THE METABOLIC SYNDROME AND OBESITY
Type 2
diabetes occurs in patients with hyperinsulinaemia syndrome (also known as
Reaven’s syndrome, syndrome X or metabolic syndrome). Features include insulin
resistance, dyslipidaemia, obesity (abdominal) and hypertension. Individuals
with metabolic syndrome with or without type 2 diabetes has increased risk of
atherosclerosis. MS can occurs both in obese and in slim subjects. The natural
history of type 2 diabetes involves an evolution from normal glucose tolerance
through impaired glucose tolerance to onset of frank diabetes, followed by
continuing beta cell failure leading to the need for exogenous insulin.
Morphological association of type 2 diabetes include short stature, android
type (apple type, central or visceral obesity) obesity, high waist: hip ratio,
etc. Insulin resistant is the predominant feature of obesity even in the
absence of diabetes. The insulin resistant syndrome (known as syndrome X or
metabolic syndrome) consists of insulin resistance, hyperinsulinemia, obesity,
dyslipidemia (high Tg and low HDL-C), and hypertension. The metabolic syndrome
is diagnosed if an individual has three or more of the following criteria:
a. Abdominal obesity: waist circumference
>35 inches (women) or >40 inches (men)
b. Triglycerides >150 mg/dL
c. HDL-C < 50 mg/dL (women) or <40
mg/dL (men)
d. Blood pressure ≥ 130/85 mm Hg
e. FPG ≥ 110 mg/dL or ≥ 100 mg/dL
Individuals
with these syndromes are at increased risk for cardiovascular disease.
Insulin
resistance is a state which requires more amount of insulin to perform normal
function. This is seen in type 2 diabetic subjects because these individuals
are hyperglycemic despite of hyperinsulinaemia and hence termed relative
insulin deficient or insulin resistant. Hyperinsulinaemia with euglycemia or
hyperglycemia indicates insulin resistance.
Insulin
resistance is manifested mainly as hepatic unresponsiveness to insulin to
prevent flux of glucose, resistant to insulin induced uptake, utilization and
storage of glucose by muscle and also adipose tissue.
High
circulating level of alternative fuel like NEFA, Triacylglycerol, lactate,
ketone bodies compete with glucose for uptake and in their presence glucose
clearance is reduced (Randle cycle).
Insulin
resistance can be due to cellular satiety seen whenever intracellular sensors
like uridine diphosphate (UDP)-glucosamine detects excess supply of energy
(glucose). Some suggest reduced number of insulin receptors, reduced receptor
function, dysfunction of second messenger systems, etc.
ENVIRONMENT
Environmental
factors like diet and exercise are important determinants in pathogenesis of
type 2 diabetes. Obesity is most likely to develop diabetes, but only 60% to
80% of patients with T-2 diabetes are obese, diabetes develops in fewer than
15% of obese subjects. In contrast, virtually all obese subjects, even those
with normal carbohydrate tolerance have hyperinsulinemia are insulin resistant.

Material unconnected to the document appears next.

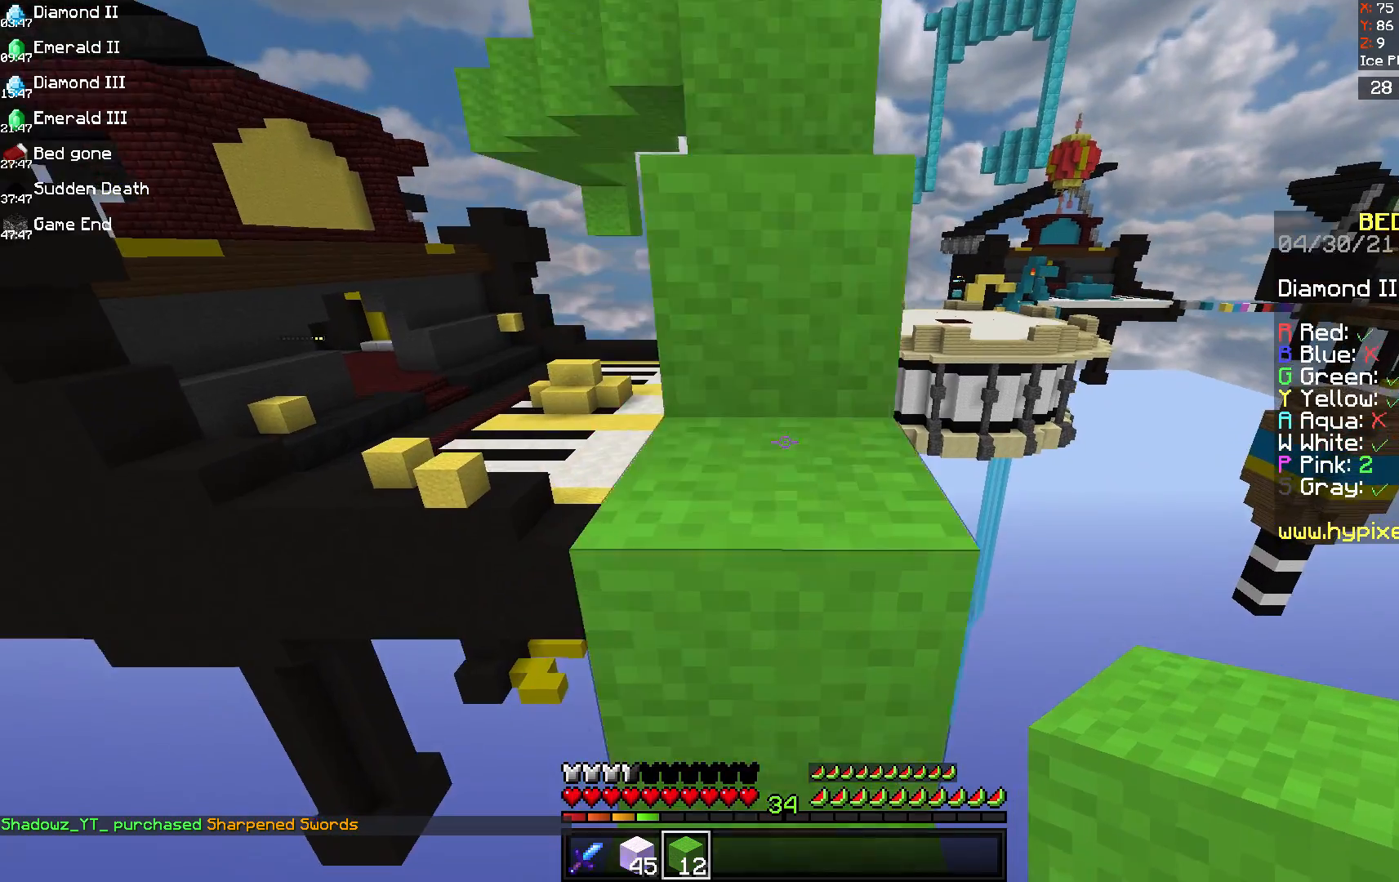
{"keys": ["space", "w"], "mouse": [], "events": [[292, "space", "up"], [458, "space", "down"]]}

Other factors are family history of diabetes (genetic predisposition), duration
of obesity (BMI ≥30 kg/m2). Life style changes like weight reduction
and exercise can reduce the incidence of type 2 diabetes. The protective effect
of exercise is thought to be an increased sensitivity to insulin in skeletal
muscle and adipose tissue.
HYPERTENSION:
There is
strong association between hypertension and type 2 diabetes. Patients with both
type 1 and type 2 diabetes and hypertension have sodium retention and impaired
natriuresis which is seen even before development of diabetes. Possible sodium
retaining mechanism include hyperinsulinaemia-induced overactivity of tubular
sodium transporters, increased glomerular filtration of glucose leading to
enhanced proximal tubule sodium-glucose cotransport, extravascular shift of
fluid with sodium and in later stages renal impairment.
DYSLIPIDAEMIA
Various
mechanisms are proposed. Non-enzymatic glycation of apolipoproteins impairs
lipoprotein clearance. Lack of inhibitory effect of insulin on hormone
sensitive lipase cause excessive lipolysis. As a result there is increased
availability of non-esterified fatty acids (NEFAs) for re-esterification in the
liver to produce VLDL. Peripheral VLDL clearance may be impaired because
insulin is needed to synthesize and secrete lipoprotein lipase (LPL). Type 2
diabetes is associated with low HDL-cholesterol and elevated VLDL-cholesterol
and Tg concentration. Total cholesterol concentration is often normal.
In type 1
diabetes poor glycaemic controls is associated with high VLDL-cholesterol,
LDL-C and total Tg, and sometimes low HDL-C.